I'm the author of pathos. If you execute your code on non-windows systems, it works fine -- even from the interpreter. (It also works from a file, as is too).

>>> from pathos.multiprocessing import ProcessingPool;
>>> import time
>>> import sys;
>>> import datetime
>>> class tester:
...     def __init__(self):
...         self.pool=ProcessingPool(2);
...     def func(self,msg):
...         print (str(datetime.datetime.now()));
...         for i in xrange(1):
...             print msg
...             sys.stdout.flush();
...         time.sleep(2)    
...     def worker(self):
...         """"""
...         pool=self.pool
...         for i in xrange(10):
...                msg = "hello %d" %(i)
...                pool.map(self.func,[i])
...         pool.close()
...         pool.join()
...         time.sleep(40)
... 
>>> datetime.datetime.now()
datetime.datetime(2015, 10, 21, 19, 24, 16, 131225)
>>> t = tester()
>>> t.worker()
2015-10-21 19:24:25.927781
0
2015-10-21 19:24:27.933611
1
2015-10-21 19:24:29.938630
2
2015-10-21 19:24:31.942376
3
2015-10-21 19:24:33.946052
4
2015-10-21 19:24:35.949965
5
2015-10-21 19:24:37.953877
6
2015-10-21 19:24:39.957770
7
2015-10-21 19:24:41.961704
8
2015-10-21 19:24:43.965193
9
>>>

The issue is that multiprocessing fundamentally is different on windows, in that windows doesn't have a true fork… and thus isn't as flexible as on systems with a fork. multiprocessing has a forking pickler, that under the covers spawns a subprocess… while non-windows systems can utilize shared memory across the processes.

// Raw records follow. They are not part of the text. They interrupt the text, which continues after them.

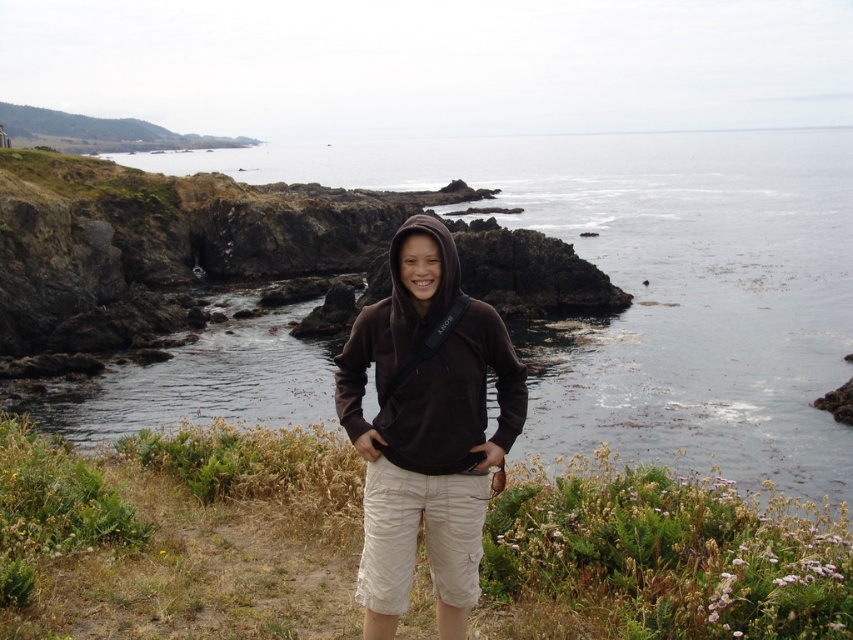
Between clear water at center and brown cotton hoodie at center, which one is positioned higher?

Positioned higher is clear water at center.

Is clear water at center thinner than brown cotton hoodie at center?

In fact, clear water at center might be wider than brown cotton hoodie at center.

Measure the distance between point (x=659, y=365) and camera.

Point (x=659, y=365) is 21.64 meters away from camera.

Locate an element on the screen. The height and width of the screenshot is (640, 853). clear water at center is located at coordinates (657, 282).

Does clear water at center lie in front of brown fleece hoodie at center?

No, it is behind brown fleece hoodie at center.

Is clear water at center taller than brown fleece hoodie at center?

Correct, clear water at center is much taller as brown fleece hoodie at center.

Who is more forward, [798,148] or [439,262]?

Point [439,262] is in front.

This screenshot has height=640, width=853. In order to click on clear water at center in this screenshot , I will do `click(657, 282)`.

Who is positioned more to the left, brown cotton hoodie at center or brown fleece hoodie at center?

brown fleece hoodie at center is more to the left.

Does brown cotton hoodie at center appear over brown fleece hoodie at center?

Incorrect, brown cotton hoodie at center is not positioned above brown fleece hoodie at center.

The height and width of the screenshot is (640, 853). Describe the element at coordinates (178, 534) in the screenshot. I see `brown cotton hoodie at center` at that location.

At what (x,y) coordinates should I click in order to perform the action: click on brown cotton hoodie at center. Please return your answer as a coordinate pair (x, y). Looking at the image, I should click on (178, 534).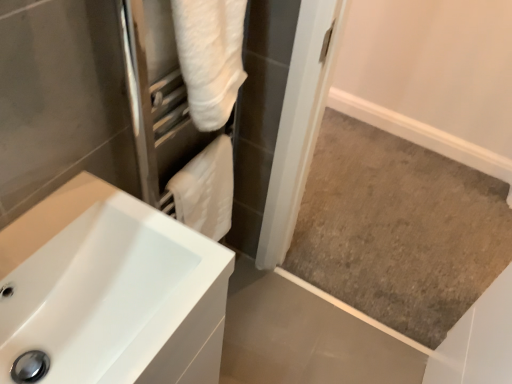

dill has a check and a copy method that does a sequential loads(dumps(object)) on some object, where copy uses shared memory, while check uses subprocess (as is done on windows in multiprocessing). Here's the check method on a mac, so apparently that's not the issue.

>>> import dill
>>> dill.check(t.func)
<bound method tester.func of <__main__.tester instance at 0x1051c7998>>

The other thing you need to do on windows, is to use freeze_support at the beginning of __main__ (i.e. the first line of __main__). It's unnecessary on non-windows systems, but pretty much necessary on windows. Here's the doc.

>>> import pathos
>>> print pathos.multiprocessing.freeze_support.__doc__

    Check whether this is a fake forked process in a frozen executable.
    If so then run code specified by commandline and exit.